La giustizia non è mero compito della giurisprudenza, delle leggi, dei tribunali. Giustizia è la qualità del cibo che mangiamo, è la nostra possibilità di disporre del denaro per acquistarlo. Giustizia è la qualità dell’aria che siamo costretti a respirare. Giustizia è il nostro diritto di voto e quanto ne viene reso agevole l’esercizio. Giustizia è la dignità e la parità dei nostri salari, giustizia è l’educazione che riceviamo, ma soprattutto, a volte, «è assicurarsi che essere educati non significhi restare in silenzio, perché al contrario molte volte la cosa giusta da fare è rovesciare il tavolo».

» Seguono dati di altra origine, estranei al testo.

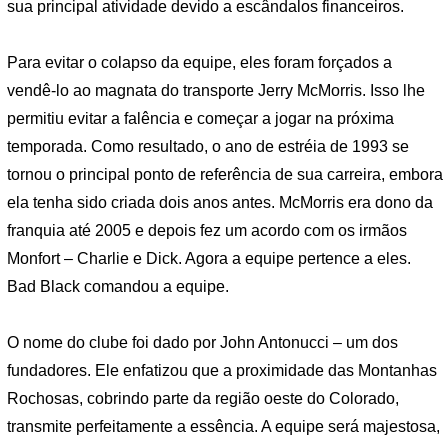
sua principal atividade devido a escândalos financeiros.
Para evitar o colapso da equipe, eles foram forçados a
vendê-lo ao magnata do transporte Jerry McMorris. Isso lhe
permitiu evitar a falência e começar a jogar na próxima
temporada. Como resultado, o ano de estréia de 1993 se
tornou o principal ponto de referência de sua carreira, embora
ela tenha sido criada dois anos antes. McMorris era dono da
franquia até 2005 e depois fez um acordo com os irmãos
Monfort – Charlie e Dick. Agora a equipe pertence a eles.
Bad Black comandou a equipe.
O nome do clube foi dado por John Antonucci – um dos
fundadores. Ele enfatizou que a proximidade das Montanhas
Rochosas, cobrindo parte da região oeste do Colorado,
transmite perfeitamente a essência. A equipe será majestosa,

È forse per questo che la strategia e la visione di AOC risultano vincenti. Perché in un mondo dalle tinte sempre più scoraggianti, personalistiche e divisive, ci suggerisce quanto importante sia, invece, ricordare che «siamo qui per occuparci gli uni degli altri»; che la speranza non è qualcosa che si possiede, ma che noi tutti abbiamo la responsabilità di generare e nutrire quotidianamente attraverso le nostre azioni, il nostro modo di sentire, vivere, lottare; e quanto importante sia manifestarla al mondo, perché «la speranza può» e deve «essere contagiosa», nella rarissima misura in cui è proprio il contagio a poterci garantire una guarigione, avvicinandoci all’ideale e alla costruzione di un altro mondo possibile.